■ Page extract:
|---|
I'm glad that I did this when I did, because as soon as I got off the train, I was swept away by my Russian driver, who spoke no English and had the single goal of getting me to the dormitory - there was no time for a pit stop or ATM run. I was a bit scared (with good reason, it turns out) when he said something along the lines of "no seatbelt necessary" when I got into the van and discovered that there was no seatbelt. I think that was the scariest part of the entire trip - zooming through the crowded streets of St. Petersburg (home to around 5 million people), going 70 miles an hour down two lane streets with cars parked haphazardly on both sides. But we got there in one piece. He dropped me off in some random office on the sixth floor with a lady who didn't speak English and left before I could even say thank you.
I eventually figured out that the lady needed a deposit to give me my key, but other than that I had no idea what she wanted me to do next. Luckily a Chinese girl came in after me, and she spoke English in addition to Russian, and took me down to the other office where I got my smartcard to get into the building. What luck!
|---|
■ Given data:
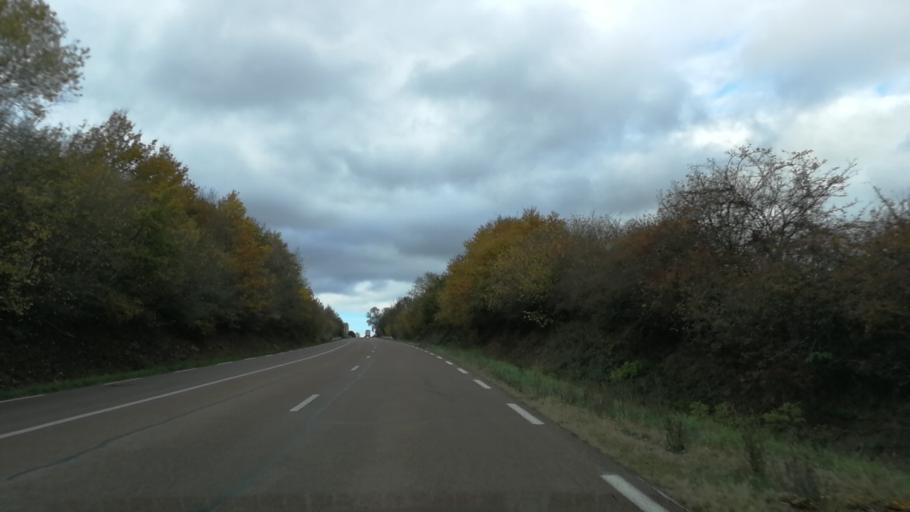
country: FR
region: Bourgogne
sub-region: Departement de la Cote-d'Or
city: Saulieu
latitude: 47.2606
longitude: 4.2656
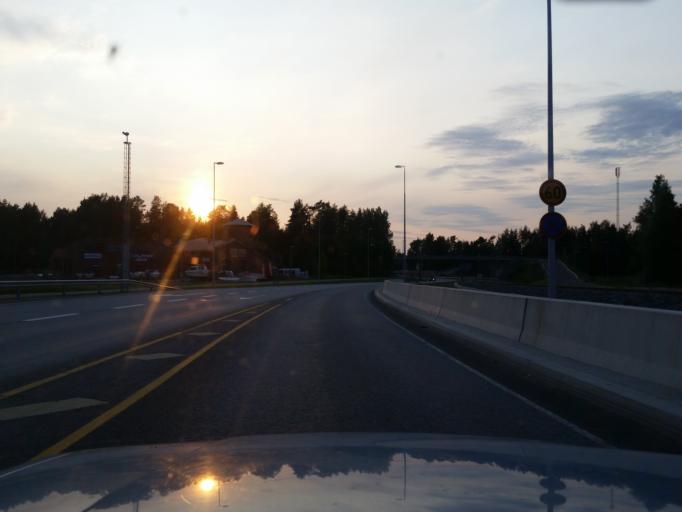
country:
|---|
■ Task requirements:
1 > Reproduce every one of the location entries with country, region, city and coordinates line for line, leaving the pictures out.
2 > Carry on the account of arriving at the St. Petersburg dormitory from where it stops.

■ Final answers:
1 >
country: FR
region: Bourgogne
sub-region: Departement de la Cote-d'Or
city: Saulieu
latitude: 47.2606
longitude: 4.2656
country:

2 >
I finally got to my room a bit later, to discover that two of my three roommates speak English pretty well. They are all very nice. A few days later we were joined by another American student – a girl from Chicago. It took me a bit longer to figure out where I was supposed to be the next day and how to get there. Eventually I found a phone card so that I could call home, and I got the cell phone number for my contact here in St. Petersburg, who told me to meet them at the Hermitage at 11 the next morning. But how to get there? I figured I'd get up early and figure it out in the morning, so I went to sleep (I thought it was early, since the sun was still up, but it was about 1.30 at that point).
At 8.45, a woman came knocking at the door. "Frank Hannah, Frank Hannah!" Apparently she was delivering a message that I was to wait for a driver to take me to the University at 9.30. Okay. I waited, and was delivered promptly. But there must have been some confusion - I was supposed to be at the Hermitage. I told the University people I would have to come back in the afternoon, as my first class at the museum was starting at 11. Luckily it's only about a 20 minute walk, so I hauled over there and met Elena and the other six people in the program - who are all from the same school, Rhode Island School of Design (except for Gleb – he’s from Cooper Union, in NY, but he came through their school). Hmmm. I guess I'm special. There should be other people from the RSL program in my language classes, but in the art classes, I'm doing my own thing. As if that's any different from my normal place in life.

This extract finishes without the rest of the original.